*** SUPPLIED MATERIAL Section Begins ***

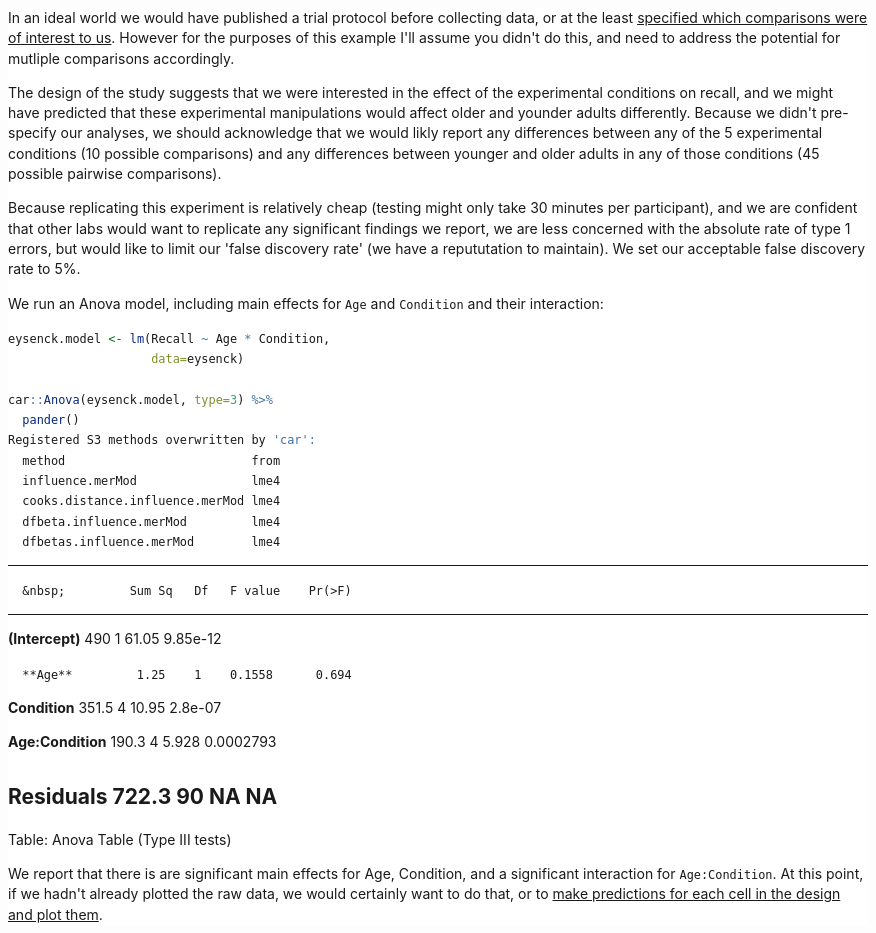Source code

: In an ideal world we would have published a trial protocol before collecting
data, or at the least
[specified which comparisons were of interest to us](#register-predictions).
However for the purposes of this example I'll assume you didn't do this, and
need to address the potential for mutliple comparisons accordingly.

The design of the study suggests that we were interested in the effect of the
experimental conditions on recall, and we might have predicted that these
experimental manipulations would affect older and younder adults differently.
Because we didn't pre-specify our analyses, we should acknowledge that we would
likly report any differences between any of the 5 experimental conditions (10
possible comparisons) and any differences between younger and older adults in
any of those conditions (45 possible pairwise comparisons).

Because replicating this experiment is relatively cheap (testing might only take
30 minutes per participant), and we are confident that other labs would want to
replicate any significant findings we report, we are less concerned with the
absolute rate of type 1 errors, but would like to limit our 'false discovery
rate' (we have a repututation to maintain). We set our acceptable false
discovery rate to 5%.

We run an Anova model, including main effects for `Age` and `Condition` and
their interaction:


```r
eysenck.model <- lm(Recall ~ Age * Condition,
                    data=eysenck)

car::Anova(eysenck.model, type=3) %>%
  pander()
Registered S3 methods overwritten by 'car':
  method                          from
  influence.merMod                lme4
  cooks.distance.influence.merMod lme4
  dfbeta.influence.merMod         lme4
  dfbetas.influence.merMod        lme4
```


-------------------------------------------------------
      &nbsp;         Sum Sq   Df   F value    Pr(>F)   
------------------- -------- ---- --------- -----------
  **(Intercept)**     490     1     61.05    9.85e-12  

      **Age**         1.25    1    0.1558      0.694   

   **Condition**     351.5    4     10.95     2.8e-07  

 **Age:Condition**   190.3    4     5.928    0.0002793 

   **Residuals**     722.3    90     NA         NA     
-------------------------------------------------------

Table: Anova Table (Type III tests)

We report that there is are significant main effects for Age, Condition, and a
significant interaction for `Age:Condition`. At this point, if we hadn't already
plotted the raw data, we would certainly want to do that, or to
[make predictions for each cell in the design and plot them](#understanding-interactions).
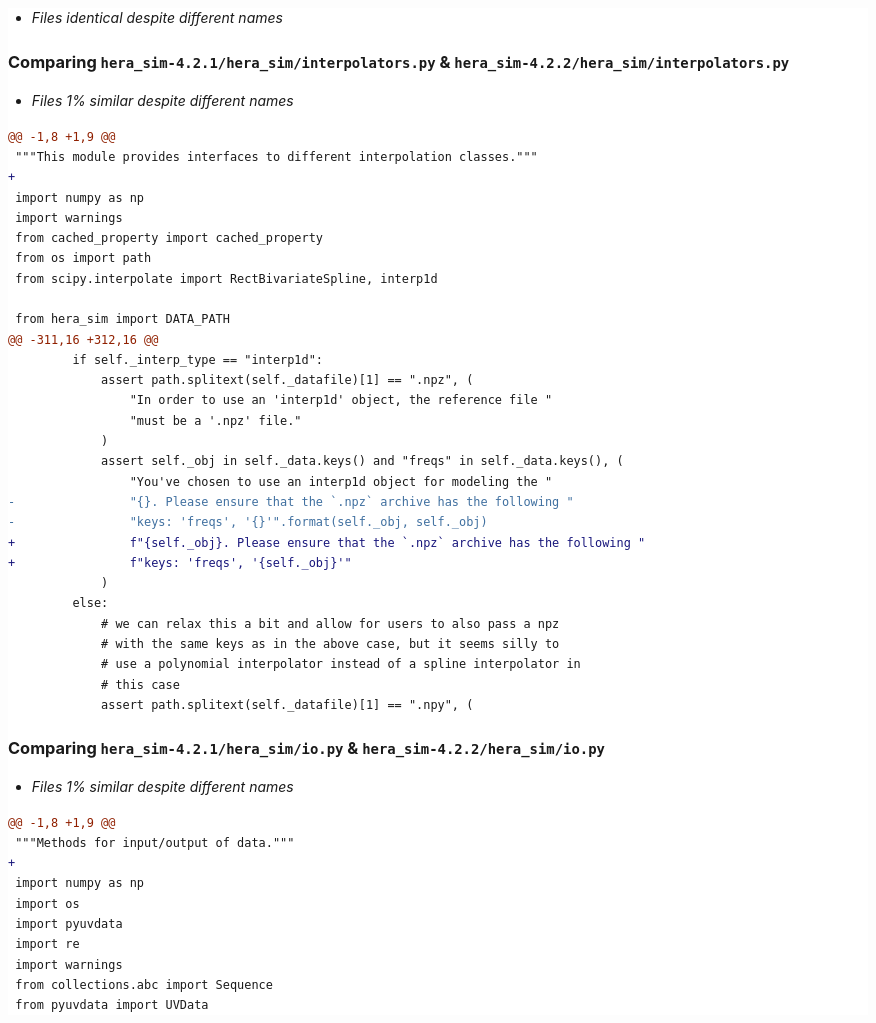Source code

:  * *Files identical despite different names*

### Comparing `hera_sim-4.2.1/hera_sim/interpolators.py` & `hera_sim-4.2.2/hera_sim/interpolators.py`

 * *Files 1% similar despite different names*

```diff
@@ -1,8 +1,9 @@
 """This module provides interfaces to different interpolation classes."""
+
 import numpy as np
 import warnings
 from cached_property import cached_property
 from os import path
 from scipy.interpolate import RectBivariateSpline, interp1d
 
 from hera_sim import DATA_PATH
@@ -311,16 +312,16 @@
         if self._interp_type == "interp1d":
             assert path.splitext(self._datafile)[1] == ".npz", (
                 "In order to use an 'interp1d' object, the reference file "
                 "must be a '.npz' file."
             )
             assert self._obj in self._data.keys() and "freqs" in self._data.keys(), (
                 "You've chosen to use an interp1d object for modeling the "
-                "{}. Please ensure that the `.npz` archive has the following "
-                "keys: 'freqs', '{}'".format(self._obj, self._obj)
+                f"{self._obj}. Please ensure that the `.npz` archive has the following "
+                f"keys: 'freqs', '{self._obj}'"
             )
         else:
             # we can relax this a bit and allow for users to also pass a npz
             # with the same keys as in the above case, but it seems silly to
             # use a polynomial interpolator instead of a spline interpolator in
             # this case
             assert path.splitext(self._datafile)[1] == ".npy", (
```

### Comparing `hera_sim-4.2.1/hera_sim/io.py` & `hera_sim-4.2.2/hera_sim/io.py`

 * *Files 1% similar despite different names*

```diff
@@ -1,8 +1,9 @@
 """Methods for input/output of data."""
+
 import numpy as np
 import os
 import pyuvdata
 import re
 import warnings
 from collections.abc import Sequence
 from pyuvdata import UVData
```
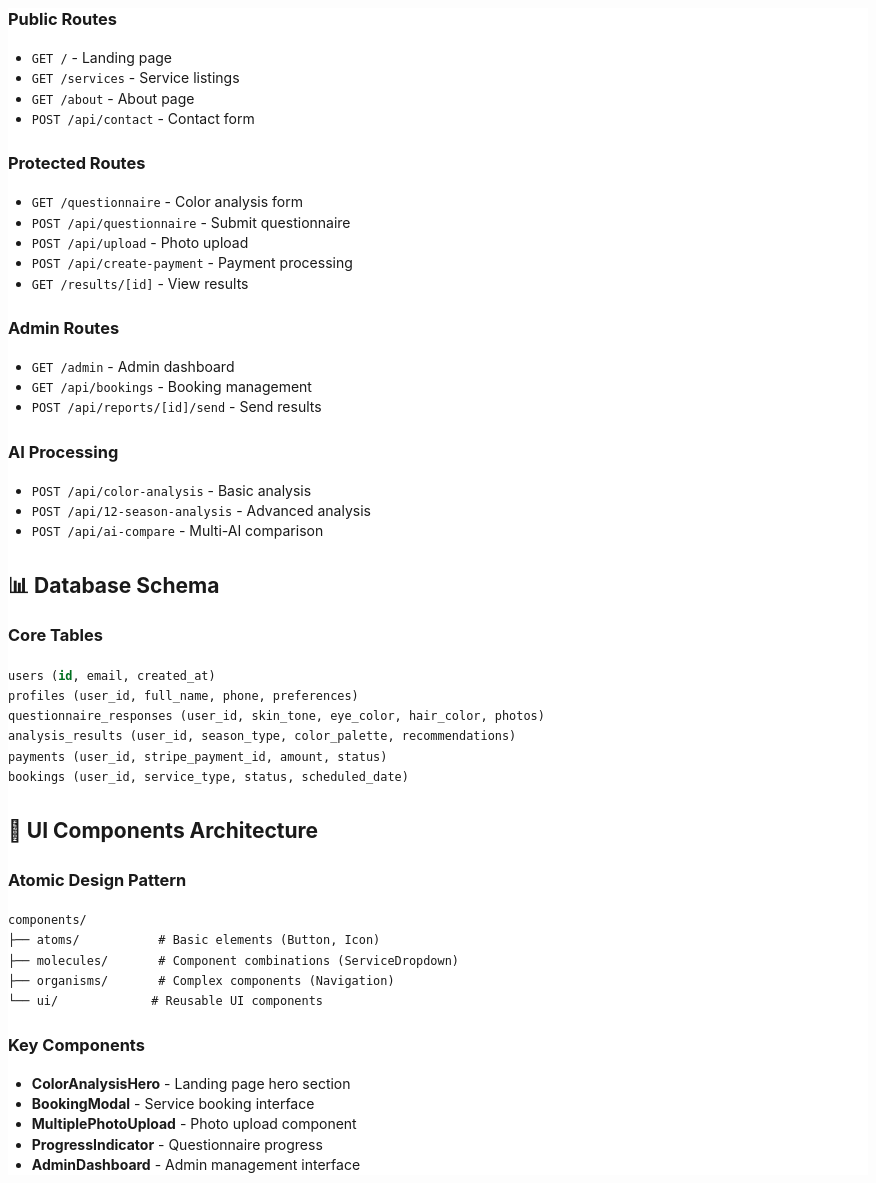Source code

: ### **Public Routes**
- `GET /` - Landing page
- `GET /services` - Service listings
- `GET /about` - About page
- `POST /api/contact` - Contact form

### **Protected Routes**
- `GET /questionnaire` - Color analysis form
- `POST /api/questionnaire` - Submit questionnaire
- `POST /api/upload` - Photo upload
- `POST /api/create-payment` - Payment processing
- `GET /results/[id]` - View results

### **Admin Routes**
- `GET /admin` - Admin dashboard
- `GET /api/bookings` - Booking management
- `POST /api/reports/[id]/send` - Send results

### **AI Processing**
- `POST /api/color-analysis` - Basic analysis
- `POST /api/12-season-analysis` - Advanced analysis
- `POST /api/ai-compare` - Multi-AI comparison

## 📊 Database Schema

### **Core Tables**
```sql
users (id, email, created_at)
profiles (user_id, full_name, phone, preferences)
questionnaire_responses (user_id, skin_tone, eye_color, hair_color, photos)
analysis_results (user_id, season_type, color_palette, recommendations)
payments (user_id, stripe_payment_id, amount, status)
bookings (user_id, service_type, status, scheduled_date)
```

## 🎨 UI Components Architecture

### **Atomic Design Pattern**
```
components/
├── atoms/           # Basic elements (Button, Icon)
├── molecules/       # Component combinations (ServiceDropdown)
├── organisms/       # Complex components (Navigation)
└── ui/             # Reusable UI components
```

### **Key Components**
- **ColorAnalysisHero** - Landing page hero section
- **BookingModal** - Service booking interface
- **MultiplePhotoUpload** - Photo upload component
- **ProgressIndicator** - Questionnaire progress
- **AdminDashboard** - Admin management interface
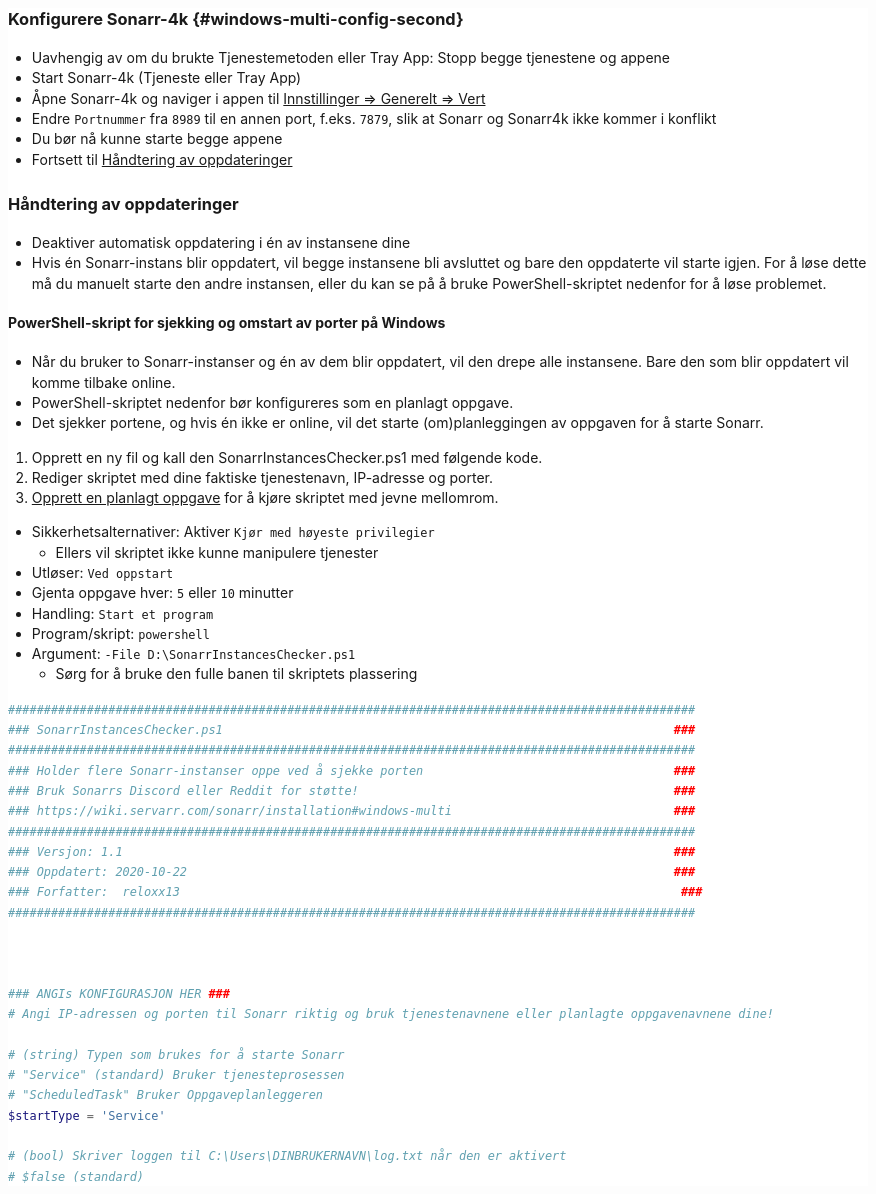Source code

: ### Konfigurere Sonarr-4k {#windows-multi-config-second}

- Uavhengig av om du brukte Tjenestemetoden eller Tray App: Stopp begge tjenestene og appene
- Start Sonarr-4k (Tjeneste eller Tray App)
- Åpne Sonarr-4k og naviger i appen til [Innstillinger => Generelt => Vert](/sonarr/settings/#host)
- Endre `Portnummer` fra `8989` til en annen port, f.eks. `7879`, slik at Sonarr og Sonarr4k ikke kommer i konflikt
- Du bør nå kunne starte begge appene
- Fortsett til [Håndtering av oppdateringer](#dealing-with-updates)

### Håndtering av oppdateringer

- Deaktiver automatisk oppdatering i én av instansene dine
- Hvis én Sonarr-instans blir oppdatert, vil begge instansene bli avsluttet og bare den oppdaterte vil starte igjen. For å løse dette må du manuelt starte den andre instansen, eller du kan se på å bruke PowerShell-skriptet nedenfor for å løse problemet.

#### PowerShell-skript for sjekking og omstart av porter på Windows

- Når du bruker to Sonarr-instanser og én av dem blir oppdatert, vil den drepe alle instansene. Bare den som blir oppdatert vil komme tilbake online.
- PowerShell-skriptet nedenfor bør konfigureres som en planlagt oppgave.
- Det sjekker portene, og hvis én ikke er online, vil det starte (om)planleggingen av oppgaven for å starte Sonarr.

1. Opprett en ny fil og kall den SonarrInstancesChecker.ps1 med følgende kode.
1. Rediger skriptet med dine faktiske tjenestenavn, IP-adresse og porter.
1. [Opprett en planlagt oppgave](https://www.thewindowsclub.com/schedule-task-in-windows-7-task-scheduler) for å kjøre skriptet med jevne mellomrom.

- Sikkerhetsalternativer: Aktiver `Kjør med høyeste privilegier`
  - Ellers vil skriptet ikke kunne manipulere tjenester
- Utløser: `Ved oppstart`
- Gjenta oppgave hver: `5` eller `10` minutter
- Handling: `Start et program`
- Program/skript: `powershell`
- Argument: `-File D:\SonarrInstancesChecker.ps1`
  - Sørg for å bruke den fulle banen til skriptets plassering

```powershell
################################################################################################
### SonarrInstancesChecker.ps1                                                               ###
################################################################################################
### Holder flere Sonarr-instanser oppe ved å sjekke porten                                   ###
### Bruk Sonarrs Discord eller Reddit for støtte!                                            ###
### https://wiki.servarr.com/sonarr/installation#windows-multi                               ###
################################################################################################
### Versjon: 1.1                                                                             ###
### Oppdatert: 2020-10-22                                                                    ###
### Forfatter:  reloxx13                                                                      ###
################################################################################################



### ANGIs KONFIGURASJON HER ###
# Angi IP-adressen og porten til Sonarr riktig og bruk tjenestenavnene eller planlagte oppgavenavnene dine!

# (string) Typen som brukes for å starte Sonarr
# "Service" (standard) Bruker tjenesteprosessen
# "ScheduledTask" Bruker Oppgaveplanleggeren
$startType = 'Service'

# (bool) Skriver loggen til C:\Users\DINBRUKERNAVN\log.txt når den er aktivert
# $false (standard)
```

*** SUPPLIED MATERIAL Section Ends ***

WHAT IS NEEDED → Going through the entries, return every line holding the word "conditions".

ANSWER TO THE EXERCISE →
experimental conditions on recall, and we might have predicted that these
likly report any differences between any of the 5 experimental conditions (10
any of those conditions (45 possible pairwise comparisons).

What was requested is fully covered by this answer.